## DOCUMENT SECTION
────────────────

BACKGROUND OF THE INVENTION
1. Field of the Invention
The present invention relates to network management, and in particular to alarm identification in an alarm management network.
1. Description of the Related Art
Alarm management systems (AMS) are well known concepts. They are network of nodes which function is to acquire alarm notifications from alarm suppliers, process, and relay the alarm notifications to alarm consumers. Alarm Suppliers (ASs) are network elements such as for example nodes, components, or functionalities of the managed system (or network) that are managed, or supervised by a management system. An example of alarm suppliers can be an Alarm Reporter (AR) that produces alarm notifications when pre-selected conditions are met. Alarm Consumers (ACons) are those nodes of the AMS that “consume” alarm notifications, such as for example Alarm Collectors (ACs) that acquire alarm notifications from other nodes, such as for example from alarm suppliers, and that further relay the received alarm notifications to another downstream component of the management system. Other types of alarm consumers, such as for example the Alarm Viewers (AVs), may process and/or display the received alarm notifications for a network operator. Multiple levels of alarm suppliers and consumers may also exist, so that for example, a first alarm consumer may acquire alarm notifications from alarm suppliers, and in turn further relay some alarm notifications to yet another alarm consumer or viewer, i.e. acting as an alarm supplier for the downstream alarm consumer or viewer. In most cases, the AMS is a distributed system, so that its nodes can be deployed on multiple hosts that are physically distributed into a wide geographical area, and can therefore be connected in a cascade configuration. An example of AMS implementation is a distributed fault management system that monitors abnormal conditions of telecommunications networks, fleet management networks, building security systems, and computing systems. In such a configuration, the alarm notifications generated by alarm suppliers (the managed nodes) may carry alarm information and are relayed through the AMS nodes until they reach the appropriate alarm consumer(s).

────────────────

[Dataset entries]
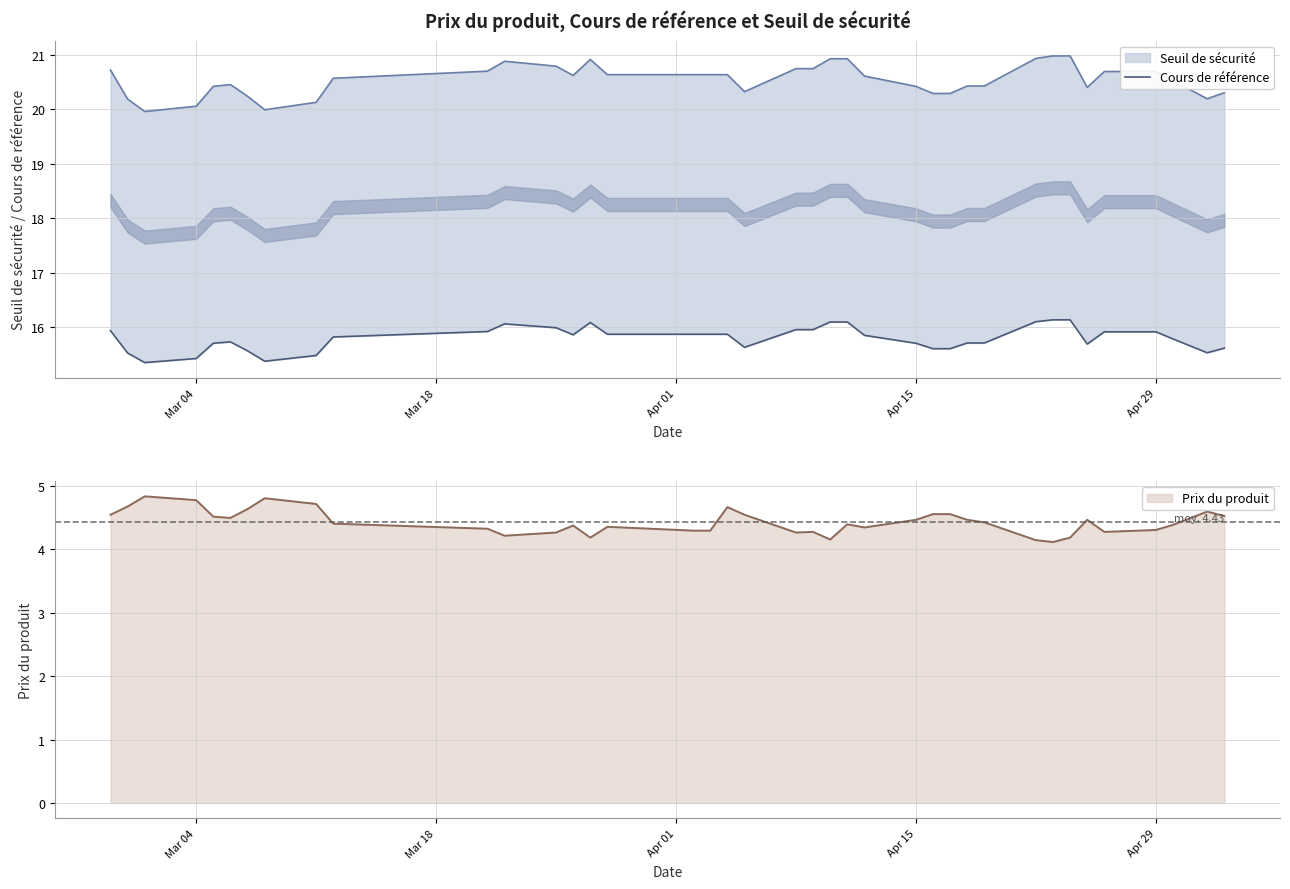

Is it true that the value at 14 is 7.5?

False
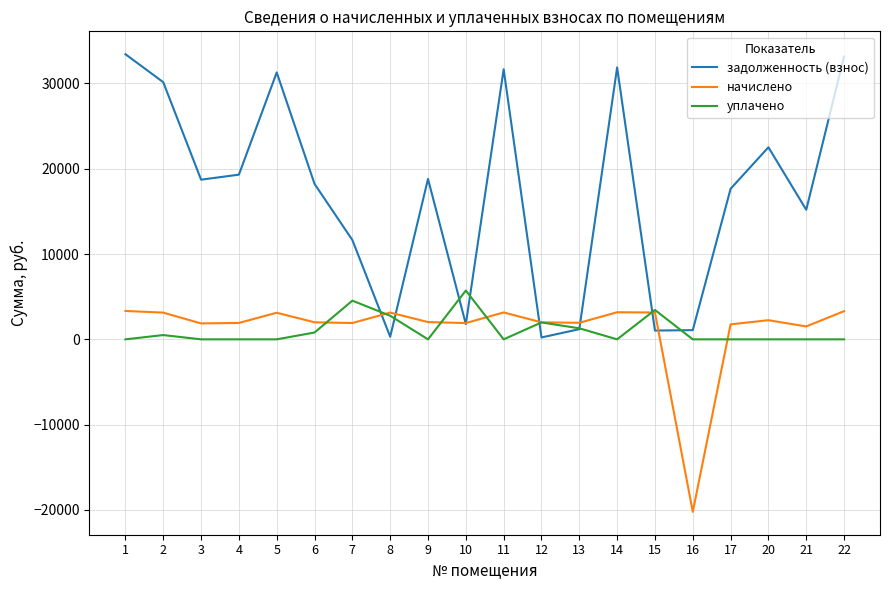

The value of уплачено at 21 is -2663.2. True or false?

False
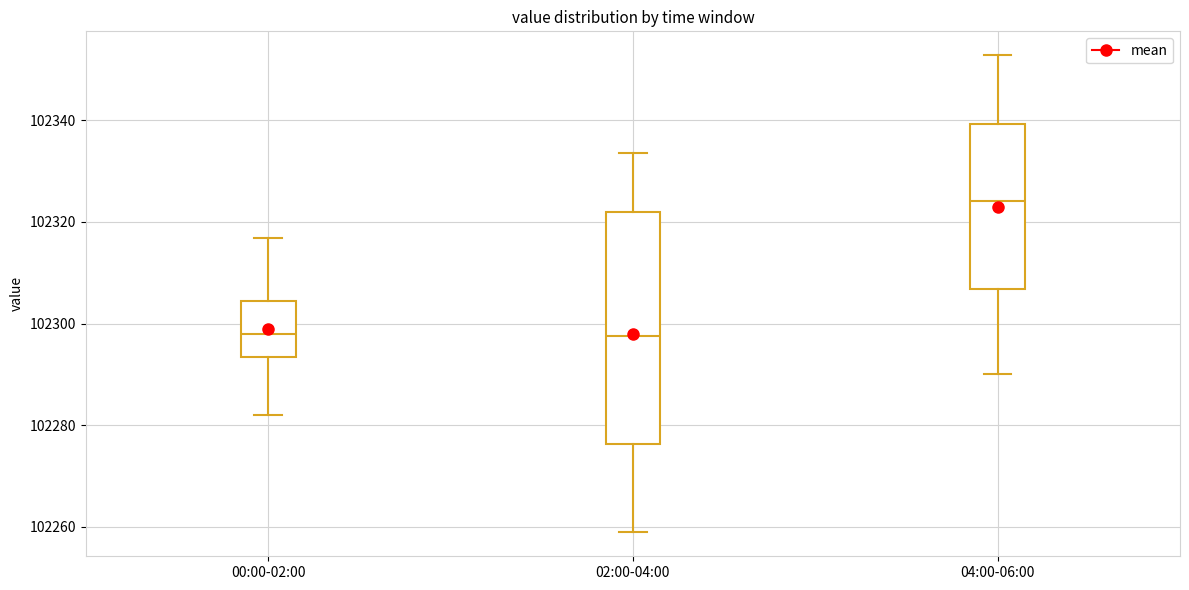

Reading left to right, transcribe this box plot: for each box, give where its median line is, the range the box spans, and where its two whiskers end, as read against the y-axis. The values are not printed on the chart, so give them approximately, as read against the axis.

00:00-02:00: median 102298, box 102294 to 102304, whiskers 102282 to 102316
02:00-04:00: median 102298, box 102276 to 102322, whiskers 102258 to 102334
04:00-06:00: median 102324, box 102306 to 102340, whiskers 102290 to 102352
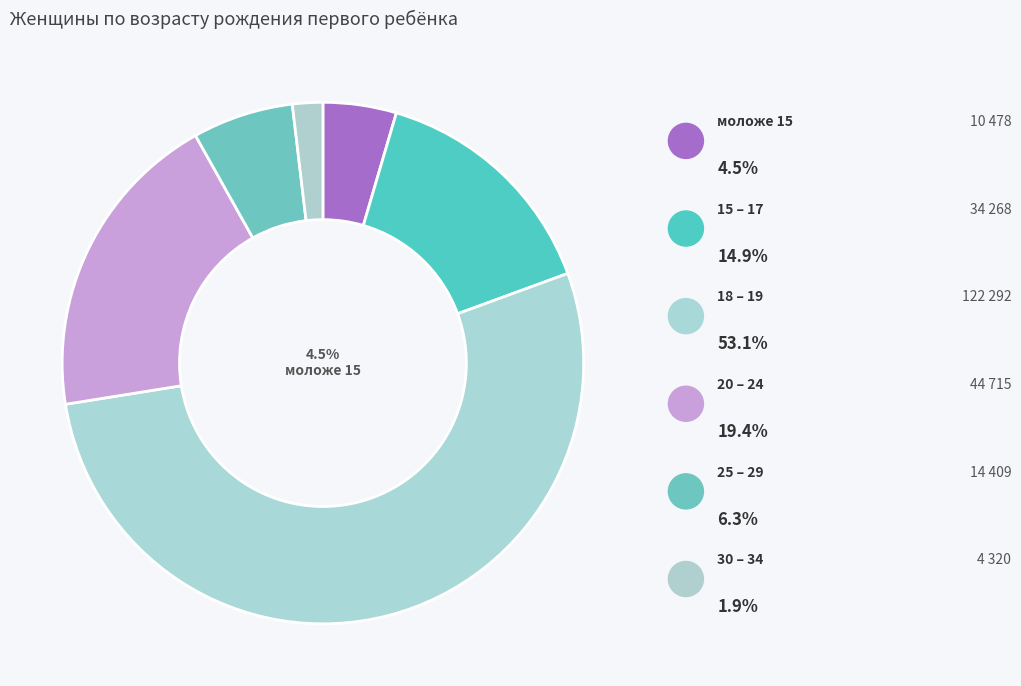

True or false: 20 – 24 accounts for 13% of the total.

False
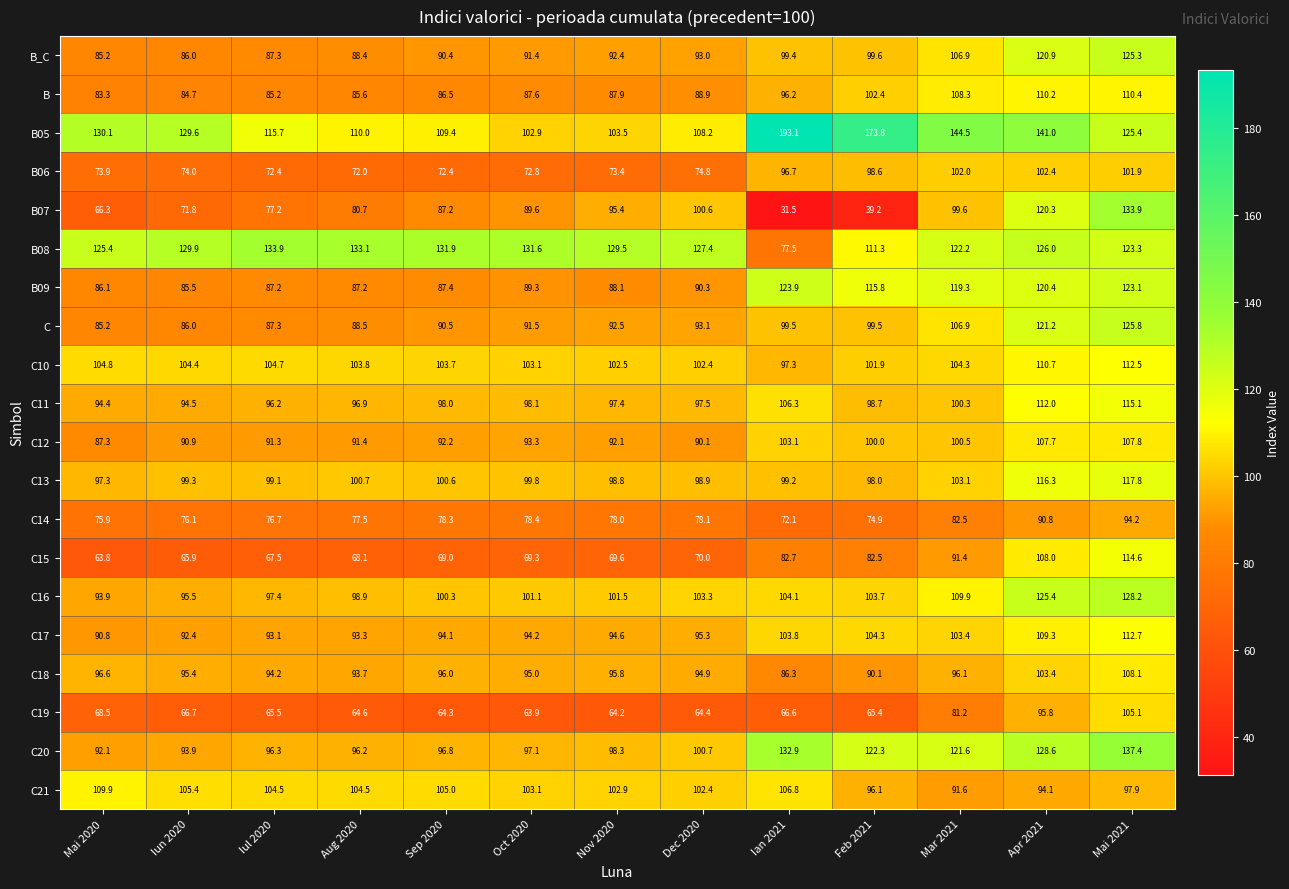

What is the approximate value of C at Feb 2021?

99.5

────────────────

## INSTRUCTIONS
1. In the alarm management background, what do Alarm Reporters produce, and when?
2. Print the lines of the dataset entries listing from the line with "True or false: 20" up to and including the final line of the listing, and leave out the pictures.

## TASK-BY-TASK OUTPUTS
1. Alarm Reporters produce alarm notifications when pre-selected conditions are met.

2.
True or false: 20 – 24 accounts for 13% of the total.

False

What is the approximate value of C at Feb 2021?

99.5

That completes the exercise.